BOZEMAN, Mont. — Wildlife managers around Yellowstone National Park should focus more on elk than bison in their efforts to prevent the transmission of an infection that causes cattle to abort their offspring, a new study recommends.

The report, released Wednesday by the National Academies of Sciences, Engineering and Medicine, says agencies should consider reducing the elk population through hunting, contraception and other methods. It also recommends gradually reducing the use of supplemental winter feed grounds in Wyoming to avoid the creation of large concentrations of elk where brucellosis could spread.

However, the study acknowledges the feed grounds could also offer managers an easy way to test and kill female elk that have been exposed to brucellosis and to administer a contraceptive to those that do not test positive.

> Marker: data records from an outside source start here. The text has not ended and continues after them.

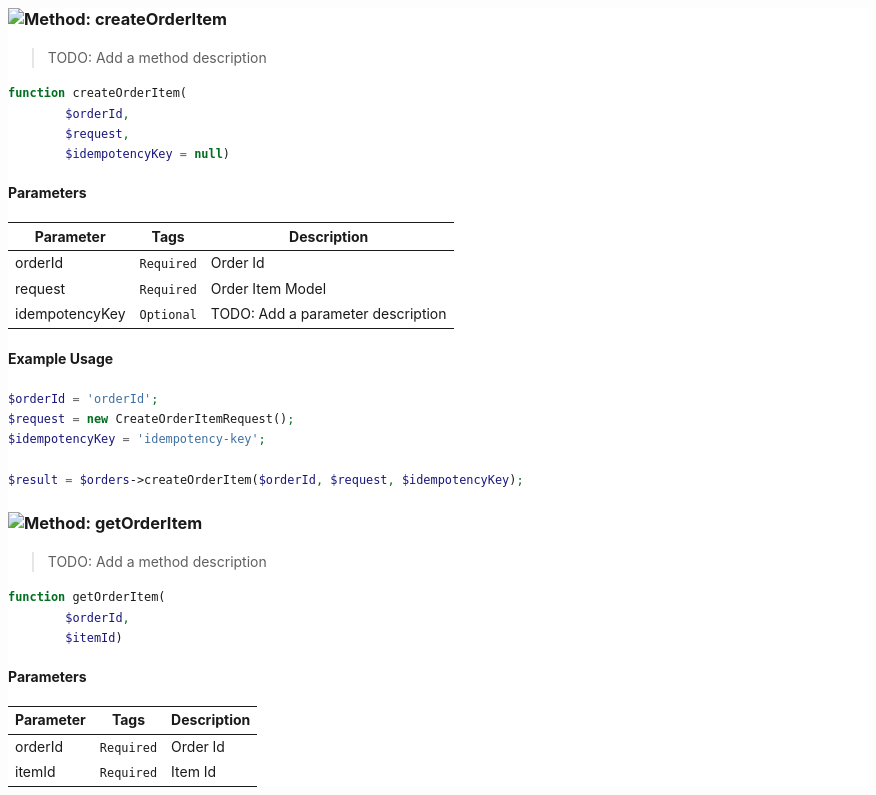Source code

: 
### <a name="create_order_item"></a>![Method: ](https://apidocs.io/img/method.png ".OrdersController.createOrderItem") createOrderItem

> TODO: Add a method description


```php
function createOrderItem(
        $orderId,
        $request,
        $idempotencyKey = null)
```

#### Parameters

| Parameter | Tags | Description |
|-----------|------|-------------|
| orderId |  ``` Required ```  | Order Id |
| request |  ``` Required ```  | Order Item Model |
| idempotencyKey |  ``` Optional ```  | TODO: Add a parameter description |



#### Example Usage

```php
$orderId = 'orderId';
$request = new CreateOrderItemRequest();
$idempotencyKey = 'idempotency-key';

$result = $orders->createOrderItem($orderId, $request, $idempotencyKey);

```


### <a name="get_order_item"></a>![Method: ](https://apidocs.io/img/method.png ".OrdersController.getOrderItem") getOrderItem

> TODO: Add a method description


```php
function getOrderItem(
        $orderId,
        $itemId)
```

#### Parameters

| Parameter | Tags | Description |
|-----------|------|-------------|
| orderId |  ``` Required ```  | Order Id |
| itemId |  ``` Required ```  | Item Id |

Brucellosis has been eradicated from the U.S. with the exception of areas of Idaho, Montana and Wyoming. It is spread through contact with aborted fetuses and birthing tissues and fluids.

Elk have transmitted the disease, but there has never been a documented case of bison transmitting the disease to cattle in the wild.

Current management efforts are focused on bison, in part to reduce the population in Yellowstone and because cattle producers fear bison will infect their herds as they graze near the park. Cattle that graze in the area are subject to additional testing requirements.

“However, until tools become available that would simultaneously allow for an eradication program in elk, additional aggressive control measures in bison seem unwarranted,” the study says.

Glenn Hockett of the Gallatin Wildlife Association in Bozeman and Stephany Seay of the Buffalo Field Campaign were concerned because the report puts the focus on managing wildlife.

Seay said the simplest solution is not to allow cattle to graze in the Greater Yellowstone Area.

The report says further studies are needed to monitor elk migration patterns, how the disease spreads in elk and bison, and what management efforts produce results.

The effort could benefit from improved vaccines, contraceptives and rapid field tests for exposure to brucellosis.

The report acknowledges that addressing the issue is difficult because it involves numerous agencies and an interconnected ecosystem.

Eradicating brucellosis might be an ideal long-term goal, but it’s not a feasible short-term goal for scientific, social, political and economic reasons, the study said.

The National Academies of Sciences, Engineering and Medicine are private, nonprofit institutions that provide independent, objective analysis and advice related to science, technology and medicine.